In the designed simulation, the data has been generated with non-linearities and an asymmetric error distribution, which creates a challenging environment for linear models like Ordinary Least Squares (OLS) regression. In such a setting, the Quantile Regression method is expected to outperform OLS, as it is more robust against non-symmetric errors and better suited for estimating specific quantiles of the conditional distribution.

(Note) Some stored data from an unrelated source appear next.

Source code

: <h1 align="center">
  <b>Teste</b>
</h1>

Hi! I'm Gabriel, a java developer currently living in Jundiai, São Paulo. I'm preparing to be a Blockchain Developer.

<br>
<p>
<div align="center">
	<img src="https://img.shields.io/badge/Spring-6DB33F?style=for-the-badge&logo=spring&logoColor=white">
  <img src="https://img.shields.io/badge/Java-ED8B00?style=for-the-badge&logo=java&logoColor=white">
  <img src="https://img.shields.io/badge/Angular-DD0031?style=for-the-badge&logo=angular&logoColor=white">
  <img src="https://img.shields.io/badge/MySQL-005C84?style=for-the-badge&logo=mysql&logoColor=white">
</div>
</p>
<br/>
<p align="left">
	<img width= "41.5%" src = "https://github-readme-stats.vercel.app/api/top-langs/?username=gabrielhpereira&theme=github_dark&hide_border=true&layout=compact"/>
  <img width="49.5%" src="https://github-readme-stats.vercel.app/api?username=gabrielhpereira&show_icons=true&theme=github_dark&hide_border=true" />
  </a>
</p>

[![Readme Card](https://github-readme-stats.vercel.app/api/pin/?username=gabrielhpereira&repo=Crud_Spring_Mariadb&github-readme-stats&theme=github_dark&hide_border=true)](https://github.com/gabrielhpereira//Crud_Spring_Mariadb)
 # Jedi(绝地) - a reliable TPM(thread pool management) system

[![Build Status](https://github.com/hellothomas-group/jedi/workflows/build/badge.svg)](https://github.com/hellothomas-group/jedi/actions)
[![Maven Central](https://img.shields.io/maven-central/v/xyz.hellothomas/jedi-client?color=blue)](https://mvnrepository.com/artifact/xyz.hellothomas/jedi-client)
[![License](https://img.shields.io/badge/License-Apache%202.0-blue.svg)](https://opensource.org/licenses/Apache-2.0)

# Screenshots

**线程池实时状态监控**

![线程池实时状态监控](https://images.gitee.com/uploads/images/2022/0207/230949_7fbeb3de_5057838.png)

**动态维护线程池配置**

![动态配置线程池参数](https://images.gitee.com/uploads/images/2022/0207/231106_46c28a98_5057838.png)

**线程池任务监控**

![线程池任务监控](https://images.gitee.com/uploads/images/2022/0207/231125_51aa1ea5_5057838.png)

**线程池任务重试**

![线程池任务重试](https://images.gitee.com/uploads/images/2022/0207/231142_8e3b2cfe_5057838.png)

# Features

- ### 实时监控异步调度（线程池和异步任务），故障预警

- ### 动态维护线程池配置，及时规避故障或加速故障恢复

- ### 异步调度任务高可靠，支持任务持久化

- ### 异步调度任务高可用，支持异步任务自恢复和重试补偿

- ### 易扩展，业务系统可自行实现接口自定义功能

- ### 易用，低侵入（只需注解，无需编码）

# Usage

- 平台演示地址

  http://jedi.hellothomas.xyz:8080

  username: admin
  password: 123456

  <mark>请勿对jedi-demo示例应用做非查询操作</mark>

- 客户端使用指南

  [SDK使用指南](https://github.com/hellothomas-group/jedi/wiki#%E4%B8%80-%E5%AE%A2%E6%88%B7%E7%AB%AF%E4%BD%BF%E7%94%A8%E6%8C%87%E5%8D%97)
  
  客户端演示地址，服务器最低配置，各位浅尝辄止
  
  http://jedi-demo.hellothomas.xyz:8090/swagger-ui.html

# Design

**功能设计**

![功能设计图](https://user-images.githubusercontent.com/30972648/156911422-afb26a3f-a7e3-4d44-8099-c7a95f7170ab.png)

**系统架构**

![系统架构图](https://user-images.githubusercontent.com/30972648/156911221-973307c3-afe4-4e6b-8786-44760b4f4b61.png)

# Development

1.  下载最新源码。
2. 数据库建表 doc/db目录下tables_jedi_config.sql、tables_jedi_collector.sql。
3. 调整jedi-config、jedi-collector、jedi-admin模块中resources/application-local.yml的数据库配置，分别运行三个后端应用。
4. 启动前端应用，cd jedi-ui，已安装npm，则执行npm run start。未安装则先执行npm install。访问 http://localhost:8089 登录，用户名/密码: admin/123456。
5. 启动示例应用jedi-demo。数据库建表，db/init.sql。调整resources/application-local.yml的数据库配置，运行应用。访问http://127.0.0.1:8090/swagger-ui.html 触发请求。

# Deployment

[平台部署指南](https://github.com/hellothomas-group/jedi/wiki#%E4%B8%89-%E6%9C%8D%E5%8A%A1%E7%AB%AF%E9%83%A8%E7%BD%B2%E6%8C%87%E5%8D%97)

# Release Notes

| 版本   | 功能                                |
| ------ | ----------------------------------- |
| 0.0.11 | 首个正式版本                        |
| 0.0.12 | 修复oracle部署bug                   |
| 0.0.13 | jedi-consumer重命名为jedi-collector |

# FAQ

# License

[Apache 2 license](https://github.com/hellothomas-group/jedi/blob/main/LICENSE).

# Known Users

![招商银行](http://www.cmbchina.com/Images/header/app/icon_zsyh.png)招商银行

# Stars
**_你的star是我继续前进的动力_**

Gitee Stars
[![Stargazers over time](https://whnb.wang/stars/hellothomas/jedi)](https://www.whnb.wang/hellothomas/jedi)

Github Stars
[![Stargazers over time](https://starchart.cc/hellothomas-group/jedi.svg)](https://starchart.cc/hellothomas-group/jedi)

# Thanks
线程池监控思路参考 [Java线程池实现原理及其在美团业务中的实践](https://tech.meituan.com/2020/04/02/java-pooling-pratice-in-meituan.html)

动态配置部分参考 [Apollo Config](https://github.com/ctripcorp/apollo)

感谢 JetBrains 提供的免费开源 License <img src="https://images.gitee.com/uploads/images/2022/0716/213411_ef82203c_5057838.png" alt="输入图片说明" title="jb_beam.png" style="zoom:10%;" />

On the other hand, LightGBM, a gradient boosting framework that uses tree-based learning algorithms, is expected to outperform both OLS and Quantile Regression. The main advantage of LightGBM is its ability to capture complex relationships and non-linearities in the data. Furthermore, when estimating quantile regression with LightGBM, the model benefits from the combination of the powerful tree-based structure and the robustness of the quantile regression method. This combination allows LightGBM to efficiently handle the non-linearities and asymmetric error distribution present in the simulated data, resulting in better performance compared to the OLS and standalone Quantile Regression methods.

In summary, the simulation demonstrates the power of combining tree-based models like LightGBM with quantile regression, highlighting their ability to outperform traditional linear methods such as OLS, particularly in cases with non-linearities and asymmetric error distributions.